I believe even the Supreme Court justices not typically considered originalist actually believe their decisions are in accordance with original meaning. For examples of them saying this explicitly in opinions, see Ginsburg’s NFIB opinion, joined by Breyer, Sotomayor, and Kagan; Stevens’ McDonald dissent; Stevens’ Roper concurrence, joined by Ginsburg; and Kennedy’s Obergefell opinion, joined by Breyer, Sotomayor, Ginsburg, and Kagan. Ginsburg and Kagan have also explicitly described themselves as “originalists.” Senator Dianne Feinstein’s statement during the Gorsuch hearings suggests that she too looks to the Founders’ authority: She believes the Constitution is a “living document” in part because to “evaluate our constitutional rights and privileges as they were understood in 1789” would in her view “ignore the intent of the Framers that the Constitution would be a framework on which to build.” (Incidentally, I seem to recall seeing a fellow group of students at my high school make a similar argument in a paragraph of their Civics paper this spring -- the Constitution is a living document precisely because that’s what the Founders allegedly wanted.) 

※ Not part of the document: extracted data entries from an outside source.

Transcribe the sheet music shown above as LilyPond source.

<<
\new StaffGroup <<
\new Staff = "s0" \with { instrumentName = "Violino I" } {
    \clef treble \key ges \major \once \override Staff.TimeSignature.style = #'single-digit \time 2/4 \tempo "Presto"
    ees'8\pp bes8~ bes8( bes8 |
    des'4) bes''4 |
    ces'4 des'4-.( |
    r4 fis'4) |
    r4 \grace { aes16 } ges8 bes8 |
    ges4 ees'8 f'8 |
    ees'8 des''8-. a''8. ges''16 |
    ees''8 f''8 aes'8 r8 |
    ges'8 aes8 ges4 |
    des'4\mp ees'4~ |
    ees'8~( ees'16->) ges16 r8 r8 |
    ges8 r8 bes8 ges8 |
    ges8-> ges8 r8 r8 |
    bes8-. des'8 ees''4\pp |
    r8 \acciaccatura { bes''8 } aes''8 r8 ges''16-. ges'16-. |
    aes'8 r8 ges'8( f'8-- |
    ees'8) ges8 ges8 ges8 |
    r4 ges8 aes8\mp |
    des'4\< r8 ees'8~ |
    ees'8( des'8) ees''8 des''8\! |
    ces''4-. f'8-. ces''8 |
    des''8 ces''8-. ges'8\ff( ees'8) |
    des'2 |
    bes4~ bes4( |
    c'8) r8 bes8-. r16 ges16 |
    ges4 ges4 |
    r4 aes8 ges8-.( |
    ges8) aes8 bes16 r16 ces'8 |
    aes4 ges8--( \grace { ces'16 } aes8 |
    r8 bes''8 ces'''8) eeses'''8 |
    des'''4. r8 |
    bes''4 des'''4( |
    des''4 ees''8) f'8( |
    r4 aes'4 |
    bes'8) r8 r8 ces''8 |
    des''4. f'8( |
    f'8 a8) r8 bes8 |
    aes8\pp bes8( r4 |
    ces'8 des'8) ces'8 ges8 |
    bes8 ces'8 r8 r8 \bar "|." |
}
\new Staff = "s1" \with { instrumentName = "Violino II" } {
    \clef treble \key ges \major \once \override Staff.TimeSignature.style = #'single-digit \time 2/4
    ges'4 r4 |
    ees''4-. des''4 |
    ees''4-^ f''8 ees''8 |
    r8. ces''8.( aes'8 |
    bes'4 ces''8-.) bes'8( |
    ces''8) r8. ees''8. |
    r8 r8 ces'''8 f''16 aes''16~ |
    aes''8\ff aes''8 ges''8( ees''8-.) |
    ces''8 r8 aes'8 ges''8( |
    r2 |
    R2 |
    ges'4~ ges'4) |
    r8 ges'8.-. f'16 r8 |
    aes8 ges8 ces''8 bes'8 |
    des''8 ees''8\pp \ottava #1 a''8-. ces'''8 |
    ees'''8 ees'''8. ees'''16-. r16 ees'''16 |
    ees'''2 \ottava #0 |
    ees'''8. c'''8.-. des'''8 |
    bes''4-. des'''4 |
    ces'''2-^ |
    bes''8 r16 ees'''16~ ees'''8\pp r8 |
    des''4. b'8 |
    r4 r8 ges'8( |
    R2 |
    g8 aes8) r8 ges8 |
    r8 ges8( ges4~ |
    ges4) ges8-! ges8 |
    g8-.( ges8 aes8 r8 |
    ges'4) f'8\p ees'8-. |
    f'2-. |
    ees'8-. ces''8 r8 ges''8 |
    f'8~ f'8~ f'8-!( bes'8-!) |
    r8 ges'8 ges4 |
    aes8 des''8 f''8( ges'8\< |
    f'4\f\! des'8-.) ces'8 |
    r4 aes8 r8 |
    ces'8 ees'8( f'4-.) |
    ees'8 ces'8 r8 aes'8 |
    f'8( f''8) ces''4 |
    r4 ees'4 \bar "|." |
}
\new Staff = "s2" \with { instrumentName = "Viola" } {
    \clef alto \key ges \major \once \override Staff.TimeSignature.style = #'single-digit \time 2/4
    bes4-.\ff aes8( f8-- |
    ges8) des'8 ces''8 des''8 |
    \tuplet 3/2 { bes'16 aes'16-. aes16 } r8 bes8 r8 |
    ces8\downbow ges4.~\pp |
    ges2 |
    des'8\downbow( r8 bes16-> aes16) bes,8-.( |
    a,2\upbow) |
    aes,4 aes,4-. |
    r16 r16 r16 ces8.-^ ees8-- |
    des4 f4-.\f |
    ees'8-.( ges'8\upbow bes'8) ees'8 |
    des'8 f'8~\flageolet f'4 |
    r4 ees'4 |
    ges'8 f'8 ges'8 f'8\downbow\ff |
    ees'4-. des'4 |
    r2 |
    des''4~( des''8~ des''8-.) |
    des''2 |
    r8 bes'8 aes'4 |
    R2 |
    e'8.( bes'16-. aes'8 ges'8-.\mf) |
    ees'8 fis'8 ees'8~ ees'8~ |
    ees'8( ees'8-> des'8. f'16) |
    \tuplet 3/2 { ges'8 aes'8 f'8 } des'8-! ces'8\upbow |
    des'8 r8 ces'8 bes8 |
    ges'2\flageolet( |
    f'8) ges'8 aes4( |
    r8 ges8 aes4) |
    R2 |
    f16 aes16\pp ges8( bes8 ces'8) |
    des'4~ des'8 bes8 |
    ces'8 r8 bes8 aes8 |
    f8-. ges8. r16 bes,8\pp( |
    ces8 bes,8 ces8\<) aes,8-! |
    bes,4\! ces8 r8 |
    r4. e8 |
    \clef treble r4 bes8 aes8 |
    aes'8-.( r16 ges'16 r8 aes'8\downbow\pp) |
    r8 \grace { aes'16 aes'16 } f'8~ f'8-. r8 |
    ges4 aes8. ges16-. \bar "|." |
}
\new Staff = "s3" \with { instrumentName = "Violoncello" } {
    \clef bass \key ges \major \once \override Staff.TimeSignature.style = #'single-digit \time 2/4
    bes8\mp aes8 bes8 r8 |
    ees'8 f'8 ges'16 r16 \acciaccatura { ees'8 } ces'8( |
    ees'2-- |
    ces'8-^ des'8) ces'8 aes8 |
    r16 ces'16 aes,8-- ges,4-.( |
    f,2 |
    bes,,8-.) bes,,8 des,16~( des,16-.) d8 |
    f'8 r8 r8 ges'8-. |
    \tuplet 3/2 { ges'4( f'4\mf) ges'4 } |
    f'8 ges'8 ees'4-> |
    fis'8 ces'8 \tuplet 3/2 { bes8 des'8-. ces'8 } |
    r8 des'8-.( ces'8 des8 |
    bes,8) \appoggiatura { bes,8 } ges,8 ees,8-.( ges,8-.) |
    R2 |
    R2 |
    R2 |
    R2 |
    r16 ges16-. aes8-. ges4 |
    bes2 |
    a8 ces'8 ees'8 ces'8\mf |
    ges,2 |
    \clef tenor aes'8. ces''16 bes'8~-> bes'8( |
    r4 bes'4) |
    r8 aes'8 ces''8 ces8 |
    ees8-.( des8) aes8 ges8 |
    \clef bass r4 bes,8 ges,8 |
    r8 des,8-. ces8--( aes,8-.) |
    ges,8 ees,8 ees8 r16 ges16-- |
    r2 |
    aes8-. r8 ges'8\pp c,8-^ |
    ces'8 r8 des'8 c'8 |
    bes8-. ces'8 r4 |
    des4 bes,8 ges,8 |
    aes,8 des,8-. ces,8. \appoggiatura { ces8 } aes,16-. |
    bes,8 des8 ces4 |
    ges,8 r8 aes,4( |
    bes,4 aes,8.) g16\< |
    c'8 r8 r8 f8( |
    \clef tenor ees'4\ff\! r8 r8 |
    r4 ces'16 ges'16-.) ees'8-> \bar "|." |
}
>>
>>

The historical claims made in favor of evolving interpretations must be put to the test, of course (cf. Segall, pp. 105-06). But the fact that they are made reveals the deep originalist strain in our constitutional culture. The fact that “because the Founders wanted us to” counts as a valid reason -- perhaps even a necessary reason -- to support a particular interpretative philosophy is a remarkable but unmistakable feature of our legal culture. (Perhaps this feature might be in some ways normatively undesirable, but it’s clearly present.) I have expressed some tentative sympathy for Baude and Sachs’ originalism on this blog in the past, and after reading their more recent work and thinking through some of the problems myself, I have come to agree wholeheartedly with their essential thesis. I believe current positive law requires judges to be Baude/Sachs-style originalists, and also that this fact is the best reason to be an originalist. It seems to me that some form of originalism is the only way to adequately account for the enormous cultural salience of the Constitution’s text. Ultimately, our constitutional practice is rooted in the choices the Founders made, to write certain things down, with certain meanings, and not other things. I am now a complete convert to positivist originalism. 

Well, almost. I do have a few reservations about Baude and Sachs’ project. I will discuss those in a second post coming soon.